On the subject of darts, the first of my objectives, turning 40, will be realised in 6 weeks!! The occasion will be marked with the first Wobbly Dart-a-Thon, a 24-hour fundraiser at the Three Tuns in Gosport, Hampshire.  When John Bundy, the organiser, told me of the location I thought it was the Three Tons, which isn’t a bad score in nine darts (I apologise if these darts references are completely over the head of non-Brits or Guardian readers). It will be cracking fun and a great way to enter my 40s.

 

On a serious and very sad note, Mr Jelly’s retirement from the front page of WobblyWilliams is imminent. I have long felt concerned that we couldn’t use him as we wished due to the fact we didn’t own him!!! As soon as the new charity (FundingNeuro) is registered, we will be revealing a new brand and a new look to the four arms of our little empire; WobblyWilliams, The TryAthletes, FundingNeuro and the WobblyWilliams Shop. It will be sad to open up a WobblyWilliams and not see the vibrating Mr J.  However, Mr Jelly will be talking a new role as Head of Events so he won’t be gone forever.

 

I fly to Bristol on Monday for a meeting with Steven Gill, the neurologist who appeared to successfully deliver GDNF at the turn of the century to discuss the developments in his work and the progress towards human trials of his delivery system for chemotherapy and GDNF.  On Tuesday I am visiting Parkinson’s UK for the first time. I want to get an idea of how their change in emphasis towards looking at cure has actually manifested itself.

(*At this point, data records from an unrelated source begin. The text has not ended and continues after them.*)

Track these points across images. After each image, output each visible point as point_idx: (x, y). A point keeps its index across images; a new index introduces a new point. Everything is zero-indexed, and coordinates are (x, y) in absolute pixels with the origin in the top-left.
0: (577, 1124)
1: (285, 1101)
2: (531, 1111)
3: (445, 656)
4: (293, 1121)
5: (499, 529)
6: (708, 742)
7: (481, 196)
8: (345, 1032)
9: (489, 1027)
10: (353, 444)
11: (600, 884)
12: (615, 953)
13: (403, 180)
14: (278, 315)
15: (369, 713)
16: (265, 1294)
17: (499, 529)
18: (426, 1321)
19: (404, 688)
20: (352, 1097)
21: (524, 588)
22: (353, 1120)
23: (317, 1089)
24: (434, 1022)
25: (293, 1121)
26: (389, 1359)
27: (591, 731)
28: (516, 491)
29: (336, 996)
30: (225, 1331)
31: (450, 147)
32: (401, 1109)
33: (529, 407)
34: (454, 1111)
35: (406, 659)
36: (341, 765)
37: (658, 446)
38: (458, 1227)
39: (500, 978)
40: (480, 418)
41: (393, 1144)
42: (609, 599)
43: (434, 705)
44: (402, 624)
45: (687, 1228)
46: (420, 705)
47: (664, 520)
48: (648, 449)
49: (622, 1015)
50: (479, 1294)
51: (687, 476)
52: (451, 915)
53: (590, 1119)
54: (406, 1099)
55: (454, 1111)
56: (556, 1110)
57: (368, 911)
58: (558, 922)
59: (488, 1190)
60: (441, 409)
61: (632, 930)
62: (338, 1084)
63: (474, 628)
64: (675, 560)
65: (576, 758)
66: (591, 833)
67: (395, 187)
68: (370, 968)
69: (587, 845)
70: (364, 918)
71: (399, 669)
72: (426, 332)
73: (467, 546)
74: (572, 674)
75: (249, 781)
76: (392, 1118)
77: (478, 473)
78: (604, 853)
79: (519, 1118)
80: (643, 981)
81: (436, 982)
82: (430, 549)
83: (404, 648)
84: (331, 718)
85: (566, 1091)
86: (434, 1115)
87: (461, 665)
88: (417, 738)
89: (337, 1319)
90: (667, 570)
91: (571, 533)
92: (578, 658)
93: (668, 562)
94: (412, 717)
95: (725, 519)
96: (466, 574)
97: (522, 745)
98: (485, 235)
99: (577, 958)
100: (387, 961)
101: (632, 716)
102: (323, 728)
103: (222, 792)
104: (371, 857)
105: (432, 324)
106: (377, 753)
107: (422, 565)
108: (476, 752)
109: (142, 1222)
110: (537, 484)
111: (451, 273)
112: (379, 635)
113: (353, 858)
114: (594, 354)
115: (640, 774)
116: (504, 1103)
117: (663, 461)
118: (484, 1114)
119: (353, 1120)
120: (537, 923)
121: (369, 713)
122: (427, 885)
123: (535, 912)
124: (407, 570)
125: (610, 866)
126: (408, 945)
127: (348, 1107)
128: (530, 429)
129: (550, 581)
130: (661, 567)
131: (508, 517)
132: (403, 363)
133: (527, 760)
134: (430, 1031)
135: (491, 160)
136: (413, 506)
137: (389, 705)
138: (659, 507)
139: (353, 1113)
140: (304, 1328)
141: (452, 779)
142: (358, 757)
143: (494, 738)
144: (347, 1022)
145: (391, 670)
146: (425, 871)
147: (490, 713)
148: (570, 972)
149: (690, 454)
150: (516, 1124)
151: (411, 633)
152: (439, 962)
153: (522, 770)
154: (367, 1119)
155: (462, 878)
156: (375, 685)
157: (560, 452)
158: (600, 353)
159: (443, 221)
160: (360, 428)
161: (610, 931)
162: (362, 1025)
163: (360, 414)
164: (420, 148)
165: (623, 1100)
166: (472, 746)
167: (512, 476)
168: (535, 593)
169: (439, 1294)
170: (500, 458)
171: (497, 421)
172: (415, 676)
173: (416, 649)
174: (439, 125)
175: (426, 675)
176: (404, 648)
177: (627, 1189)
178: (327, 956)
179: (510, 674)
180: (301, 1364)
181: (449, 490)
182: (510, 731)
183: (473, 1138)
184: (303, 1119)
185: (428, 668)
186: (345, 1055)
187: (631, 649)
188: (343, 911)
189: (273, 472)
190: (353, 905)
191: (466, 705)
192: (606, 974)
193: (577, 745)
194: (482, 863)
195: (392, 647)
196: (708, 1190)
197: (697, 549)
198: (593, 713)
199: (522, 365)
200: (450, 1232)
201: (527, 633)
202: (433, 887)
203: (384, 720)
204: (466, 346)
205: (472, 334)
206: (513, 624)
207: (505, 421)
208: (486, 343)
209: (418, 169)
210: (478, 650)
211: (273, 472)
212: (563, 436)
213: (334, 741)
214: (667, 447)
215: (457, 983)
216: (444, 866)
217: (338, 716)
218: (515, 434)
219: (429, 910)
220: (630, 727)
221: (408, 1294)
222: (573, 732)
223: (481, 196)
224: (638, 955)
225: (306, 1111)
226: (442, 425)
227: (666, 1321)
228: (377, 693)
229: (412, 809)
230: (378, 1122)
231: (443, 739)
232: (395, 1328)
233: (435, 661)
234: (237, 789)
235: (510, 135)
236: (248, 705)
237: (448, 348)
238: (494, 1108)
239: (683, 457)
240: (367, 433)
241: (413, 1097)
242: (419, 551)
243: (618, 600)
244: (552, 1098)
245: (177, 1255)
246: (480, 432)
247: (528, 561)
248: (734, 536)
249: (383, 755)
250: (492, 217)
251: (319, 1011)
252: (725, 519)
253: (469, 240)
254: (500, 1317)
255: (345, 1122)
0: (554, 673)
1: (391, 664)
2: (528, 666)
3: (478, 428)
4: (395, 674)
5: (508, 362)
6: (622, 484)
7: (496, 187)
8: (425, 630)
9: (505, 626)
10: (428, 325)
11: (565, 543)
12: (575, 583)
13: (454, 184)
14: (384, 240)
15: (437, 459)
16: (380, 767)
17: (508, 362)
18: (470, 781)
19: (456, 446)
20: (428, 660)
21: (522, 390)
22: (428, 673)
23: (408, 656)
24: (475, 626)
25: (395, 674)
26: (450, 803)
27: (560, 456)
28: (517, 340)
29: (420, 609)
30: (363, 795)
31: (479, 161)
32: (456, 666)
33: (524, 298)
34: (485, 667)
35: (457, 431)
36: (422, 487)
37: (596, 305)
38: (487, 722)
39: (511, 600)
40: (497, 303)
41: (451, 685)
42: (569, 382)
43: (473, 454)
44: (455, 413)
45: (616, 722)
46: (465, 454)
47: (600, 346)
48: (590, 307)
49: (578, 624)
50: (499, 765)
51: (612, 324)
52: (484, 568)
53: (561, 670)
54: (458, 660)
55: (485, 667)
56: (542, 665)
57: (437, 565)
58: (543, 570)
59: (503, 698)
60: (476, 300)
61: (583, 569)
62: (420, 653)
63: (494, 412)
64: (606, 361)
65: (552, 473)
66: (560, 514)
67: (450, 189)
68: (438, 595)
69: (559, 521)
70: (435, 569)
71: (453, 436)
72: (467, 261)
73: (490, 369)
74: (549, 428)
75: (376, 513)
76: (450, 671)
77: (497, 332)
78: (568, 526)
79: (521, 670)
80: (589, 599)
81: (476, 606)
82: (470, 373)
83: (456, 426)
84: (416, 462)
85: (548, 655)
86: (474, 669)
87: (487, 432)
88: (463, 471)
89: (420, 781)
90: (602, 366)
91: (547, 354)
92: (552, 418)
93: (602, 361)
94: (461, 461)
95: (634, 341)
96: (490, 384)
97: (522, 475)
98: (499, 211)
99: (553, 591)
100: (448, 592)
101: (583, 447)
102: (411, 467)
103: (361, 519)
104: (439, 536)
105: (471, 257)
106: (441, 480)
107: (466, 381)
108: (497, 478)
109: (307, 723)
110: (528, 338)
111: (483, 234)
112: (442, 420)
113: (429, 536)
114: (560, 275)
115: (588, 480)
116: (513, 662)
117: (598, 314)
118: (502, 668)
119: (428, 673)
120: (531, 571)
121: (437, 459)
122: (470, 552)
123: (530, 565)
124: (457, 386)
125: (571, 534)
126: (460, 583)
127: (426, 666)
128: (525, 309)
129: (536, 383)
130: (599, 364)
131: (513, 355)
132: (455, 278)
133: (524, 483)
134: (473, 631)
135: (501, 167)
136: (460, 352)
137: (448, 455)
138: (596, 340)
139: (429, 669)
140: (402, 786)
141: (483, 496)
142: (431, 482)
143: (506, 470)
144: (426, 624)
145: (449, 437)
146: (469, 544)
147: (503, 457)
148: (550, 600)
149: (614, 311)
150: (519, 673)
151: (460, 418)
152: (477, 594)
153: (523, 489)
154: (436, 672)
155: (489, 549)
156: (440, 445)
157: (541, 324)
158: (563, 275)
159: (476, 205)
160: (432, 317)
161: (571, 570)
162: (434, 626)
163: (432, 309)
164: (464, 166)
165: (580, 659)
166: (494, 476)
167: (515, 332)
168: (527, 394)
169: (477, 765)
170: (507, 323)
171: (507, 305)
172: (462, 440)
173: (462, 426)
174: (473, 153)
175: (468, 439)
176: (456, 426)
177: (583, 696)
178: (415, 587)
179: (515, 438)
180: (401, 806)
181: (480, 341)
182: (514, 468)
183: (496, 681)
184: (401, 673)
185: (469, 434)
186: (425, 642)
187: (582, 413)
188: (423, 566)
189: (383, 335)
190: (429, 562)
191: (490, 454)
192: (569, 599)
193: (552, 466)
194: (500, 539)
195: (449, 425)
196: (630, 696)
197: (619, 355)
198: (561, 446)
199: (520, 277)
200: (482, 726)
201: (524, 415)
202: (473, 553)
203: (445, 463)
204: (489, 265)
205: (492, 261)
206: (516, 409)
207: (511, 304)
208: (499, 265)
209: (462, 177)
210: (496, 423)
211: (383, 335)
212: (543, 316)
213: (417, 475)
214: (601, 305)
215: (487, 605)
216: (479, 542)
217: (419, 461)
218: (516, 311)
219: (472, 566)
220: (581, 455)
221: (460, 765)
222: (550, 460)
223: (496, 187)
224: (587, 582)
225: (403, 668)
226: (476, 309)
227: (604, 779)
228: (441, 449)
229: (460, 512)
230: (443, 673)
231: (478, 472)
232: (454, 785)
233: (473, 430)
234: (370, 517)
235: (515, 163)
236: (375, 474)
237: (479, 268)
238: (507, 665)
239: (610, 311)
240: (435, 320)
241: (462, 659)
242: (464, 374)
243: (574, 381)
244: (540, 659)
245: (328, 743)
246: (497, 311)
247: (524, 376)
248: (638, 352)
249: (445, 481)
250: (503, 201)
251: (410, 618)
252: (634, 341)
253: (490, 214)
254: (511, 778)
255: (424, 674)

There is an opportunity to promote that change in emphasis and work with other members to place a cure front and central of that organisation’s goals.  I would like to be part of it.

 

I started a course in stand-up comedy last Wednesday.  To graduate you have to perform a five-minute routine at a Glasgow comedy club.  The course is very challenging and makes me feel quite uncomfortable, I am very much of the view that if you have to attend a course in stand-up comedy then you shouldn’t be allowed to be a stand-up comedian.  A bit like the view that anybody who wants to be a politician should be barred from doing so.  However, I see stand-up as the most extreme form of public speaking and anything I learn from the class will help me in the more regular sort of speaking that I do.

 

As I said earlier, the running season is back.  It is wonderful to be getting up at five o’clock on a Saturday morning to eat porridge so I can start a two-hour run on icy paths.  The year stretches ahead of me like a great opportunity to see more of the world on foot.